Net als Augustinus is het Thomas van Aquino er uiteindelijk om te doen dat de mens tot zijn doel komt. In God vindt het menselijke hart rust. Het onderzoeken van de werkelijkheid is het onderzoeken van de door Hem geschapen orde. Ondanks de zondeval wil Hij daarin gediend worden met de talenten die Hij heeft gegeven. Zondaren zijn doelmissers, maar mensen die door genade de Heere dienen, komen tot hun bestemming. Respect voor het geschapene en liefde tot God en de naaste staan daarbij centraal. Daarin is waar, blijvend geluk gelegen.
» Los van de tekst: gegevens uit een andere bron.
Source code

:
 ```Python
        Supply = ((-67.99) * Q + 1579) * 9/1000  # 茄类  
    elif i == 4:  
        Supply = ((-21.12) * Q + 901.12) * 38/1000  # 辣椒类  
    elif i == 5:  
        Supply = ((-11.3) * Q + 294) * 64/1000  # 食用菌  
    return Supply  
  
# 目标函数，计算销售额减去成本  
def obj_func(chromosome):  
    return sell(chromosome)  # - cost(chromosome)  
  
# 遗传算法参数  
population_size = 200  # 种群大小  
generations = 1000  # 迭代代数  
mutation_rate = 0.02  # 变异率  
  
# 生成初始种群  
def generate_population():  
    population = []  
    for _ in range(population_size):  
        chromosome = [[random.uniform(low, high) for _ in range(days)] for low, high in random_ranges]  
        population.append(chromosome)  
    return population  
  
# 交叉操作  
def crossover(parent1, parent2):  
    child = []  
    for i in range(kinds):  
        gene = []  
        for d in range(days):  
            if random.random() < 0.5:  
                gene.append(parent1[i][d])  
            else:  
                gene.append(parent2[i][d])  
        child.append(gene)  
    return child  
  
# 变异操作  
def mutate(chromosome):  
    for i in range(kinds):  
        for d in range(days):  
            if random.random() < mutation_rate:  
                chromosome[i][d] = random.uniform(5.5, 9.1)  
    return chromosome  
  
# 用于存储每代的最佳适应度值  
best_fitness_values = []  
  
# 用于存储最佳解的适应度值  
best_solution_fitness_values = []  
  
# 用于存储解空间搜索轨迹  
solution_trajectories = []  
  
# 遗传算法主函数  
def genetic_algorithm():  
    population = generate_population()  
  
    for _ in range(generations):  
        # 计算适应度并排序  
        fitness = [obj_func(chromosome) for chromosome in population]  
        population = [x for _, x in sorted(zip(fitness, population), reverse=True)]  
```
‘Spreek leerlingen aan in hun verlangen’

Simone Weil

Hilaritas

Wat Augustinus voor leraren in petto heeft, sluit hierop naadloos aan. Je kunt allerlei didactieken bestuderen en beoefenen, maar het belangrijkste is dat respect, liefde, verwondering en vreugde worden vóórgeleefd. Wat Deogratias als jonge godsdienstonderwijzer uit Carthago miste, lag niet op het vlak van kennis of praktische kunde. Augustinus wil meer vuur, hoop en gunning bij hem zien. Daarbij wijst hij hem op twee Bijbelteksten waarin het Griekse woordje hilarós voorkomt. In Romeinen 12:8 gaat het om de barmhartige (Deogratias was diaken) die uitdeelt in blijmoedigheid. In 2 Korinthe 9:7 gaat het om de blijmoedige gever.
Blijmoedig geven dus, als kern van goed onderwijs aan leerlingen tussen curiositas en studiositas. Hoe kun je leerlingen warm maken voor het dienen van God en de naaste in een moeilijke, door de zonde gebroken wereld? Door zelf de vreugde uit te stralen van deze dienst. Die haal je niet uit jezelf, maar die komt bij God vandaan. Het is de gift van oprechte verwondering over de natuur en over de genade. Om die gift te krijgen en levend te houden, is gebed nodig. Gebed richt de aandacht op God en Zijn werkelijkheid, zegt de Joods-Franse filosofe Simone Weil in reactie op de inzichten van Augustinus.
Je moet leerlingen niet in de eerste plaats trainen in wilskracht, meent Weil, maar hen aanspreken in hun verlangen. De verlangens van het hart gaan aan willen en denken vooraf. Augustinus is de theoloog van het hart, omdat hij de mens kenschetst als een begerend wezen. Een leraar die vol is van zijn vak en liefde voor zijn leerlingen wekt verlangens naar het goede en het schone op. ‘Het is zo dat we inderdaad een veel dankbaarder gehoor krijgen als we ook zelf plezier hebben in wat we doen. De rode draad van ons spreken wordt beïnvloed door ons eigen genoegen: de woorden komen er gemakkelijker uit en ze worden sneller opgenomen.’